|Sam Dana, NFL's oldest former player, dies at age 104|
|Written by Admin|
|Tuesday, 30 October 2007 14:20|
Dana had been living with his son, Bob Dana, in Buffalo before spending his final two years at McAuley Residence, an assisted living seniors center where he would regularly watch his beloved Buffalo Bills on television. He died because of complications from an infection.
``We are beyond sad about the passing of our dad,'' Bob Dana, told The Associated Press on Tuesday. ``But at the same time, you look back on his life and he enjoyed life.''
It was a full one for the running back who broke into the then fledgling NFL in 1926 with the Hartford Blues.
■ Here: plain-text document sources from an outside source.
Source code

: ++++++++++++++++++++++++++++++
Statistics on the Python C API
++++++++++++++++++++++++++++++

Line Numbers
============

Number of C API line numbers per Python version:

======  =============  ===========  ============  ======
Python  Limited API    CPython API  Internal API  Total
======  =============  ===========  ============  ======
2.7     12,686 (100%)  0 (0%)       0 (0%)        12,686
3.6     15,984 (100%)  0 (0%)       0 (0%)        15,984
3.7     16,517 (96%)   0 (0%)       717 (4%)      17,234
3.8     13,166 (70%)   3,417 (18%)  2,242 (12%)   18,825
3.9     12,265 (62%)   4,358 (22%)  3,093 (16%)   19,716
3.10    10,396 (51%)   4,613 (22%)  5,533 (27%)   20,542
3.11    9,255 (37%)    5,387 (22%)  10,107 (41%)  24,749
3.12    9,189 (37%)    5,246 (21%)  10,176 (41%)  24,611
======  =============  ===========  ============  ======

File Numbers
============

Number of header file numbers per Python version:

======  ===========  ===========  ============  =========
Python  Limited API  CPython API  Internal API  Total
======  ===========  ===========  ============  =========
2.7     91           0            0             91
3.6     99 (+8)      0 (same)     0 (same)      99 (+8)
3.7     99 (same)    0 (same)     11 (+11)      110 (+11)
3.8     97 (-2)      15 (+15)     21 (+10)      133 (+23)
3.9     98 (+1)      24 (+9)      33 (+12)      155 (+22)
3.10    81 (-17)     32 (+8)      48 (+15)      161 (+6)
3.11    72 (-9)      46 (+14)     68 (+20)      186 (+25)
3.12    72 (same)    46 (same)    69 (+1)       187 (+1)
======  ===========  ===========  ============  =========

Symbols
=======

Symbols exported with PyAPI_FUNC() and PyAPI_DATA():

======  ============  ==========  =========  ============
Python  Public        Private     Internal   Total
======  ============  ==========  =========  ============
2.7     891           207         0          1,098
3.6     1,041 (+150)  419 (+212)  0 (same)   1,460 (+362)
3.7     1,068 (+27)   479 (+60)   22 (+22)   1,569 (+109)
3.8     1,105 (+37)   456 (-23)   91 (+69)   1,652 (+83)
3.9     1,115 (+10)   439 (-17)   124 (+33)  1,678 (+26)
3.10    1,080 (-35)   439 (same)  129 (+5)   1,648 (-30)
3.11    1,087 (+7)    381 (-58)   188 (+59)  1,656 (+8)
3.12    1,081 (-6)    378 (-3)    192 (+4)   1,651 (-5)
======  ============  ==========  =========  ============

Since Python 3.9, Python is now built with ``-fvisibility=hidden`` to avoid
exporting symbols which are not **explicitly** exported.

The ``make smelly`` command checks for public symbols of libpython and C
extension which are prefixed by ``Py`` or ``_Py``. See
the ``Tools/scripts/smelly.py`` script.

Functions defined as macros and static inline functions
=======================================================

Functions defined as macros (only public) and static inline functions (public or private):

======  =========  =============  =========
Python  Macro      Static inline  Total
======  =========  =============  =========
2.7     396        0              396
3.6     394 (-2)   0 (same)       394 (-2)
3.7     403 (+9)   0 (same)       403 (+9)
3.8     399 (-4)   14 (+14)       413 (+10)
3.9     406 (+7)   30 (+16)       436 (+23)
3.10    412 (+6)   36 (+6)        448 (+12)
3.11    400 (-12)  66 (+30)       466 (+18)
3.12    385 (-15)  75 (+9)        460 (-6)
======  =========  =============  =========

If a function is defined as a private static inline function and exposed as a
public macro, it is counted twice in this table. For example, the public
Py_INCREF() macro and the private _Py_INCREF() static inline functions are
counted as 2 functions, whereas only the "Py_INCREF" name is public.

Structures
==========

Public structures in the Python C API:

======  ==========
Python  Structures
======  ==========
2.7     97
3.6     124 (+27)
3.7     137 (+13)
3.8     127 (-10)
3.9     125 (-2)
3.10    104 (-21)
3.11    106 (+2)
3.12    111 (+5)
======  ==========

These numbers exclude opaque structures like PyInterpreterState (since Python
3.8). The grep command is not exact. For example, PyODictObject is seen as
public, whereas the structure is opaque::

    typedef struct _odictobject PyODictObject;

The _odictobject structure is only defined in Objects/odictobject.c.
He played one game with the Blues and then played a full season in 1928 with the New York Yankees, finishing with three catches for 66 yards and one touchdown.
The Yankees folded before the next season and Dana moved on to raise a family and eventually work as a special agent for the IRS before retiring in 1969.
Dana only recently became known as the NFL's oldest living player after there was confusion regarding his name.
He played under the name Sam ``Smoke'' Salemi before changing it to Dana in 1945. And for many years, NFL historians thought he had died after another former player named Salemi died.
It wasn't until March 2002 when Bob helped correct the error by sending a letter to the Pro Football Hall of Fame, informing them that his father was still alive and living in Buffalo.
``I didn't even know I was missing,'' Sam Dana said with a smile while visiting the Bills training camp in 2003. ``I'm glad they found me.''
Dana quickly became a minor celebrity after that. He was invited to attend ceremonies at the Pro Football Hall of Fame and regularly spoke to children about his playing days, Bob Dana said.
``It gave him opportunities the last four years and enjoyment that he wouldn't have had,'' Dana said. ``How many people can say the last four years of their life at 104 were outstanding?''
It's unclear who now becomes the oldest living former NFLer.
Dana played college football at Columbia, St. John's and Canisius into the early 1920s.
It was at Columbia where Dana played alongside Gehrig, a fullback before he elected to pursue a career in baseball. As a member of the football Yankees, Dana also once caught a pass from Harry Stuhldreher, a member of Notre Dame's celebrated ``Four Horsemen.''
``I played the old game. I loved it,'' Dana had said in 2003. ``But I wasn't such a big shot like Red Grange and people like that, you know.''
Bob Dana recalled being with his father as the two watched the Bills beat the Baltimore Ravens, 19-14, on Oct. 21.
``He turned to me, and I'll never forget it, with a sparkle in his eye, he said, `I love this game. I loved it then and I love it now. And I wish I could still play,'' Dana said.
Sam Dana is survived by son Bob and daughter Margaret, four grandchildren and four great-grandchildren. A viewing will take place Thursday at D. Lawrence Ginnane funeral home in Kenmore, N.Y., followed by a burial service on Friday.
The family requests donations be made to the NFL Alumni children's fund or to the Buffalo Public Library.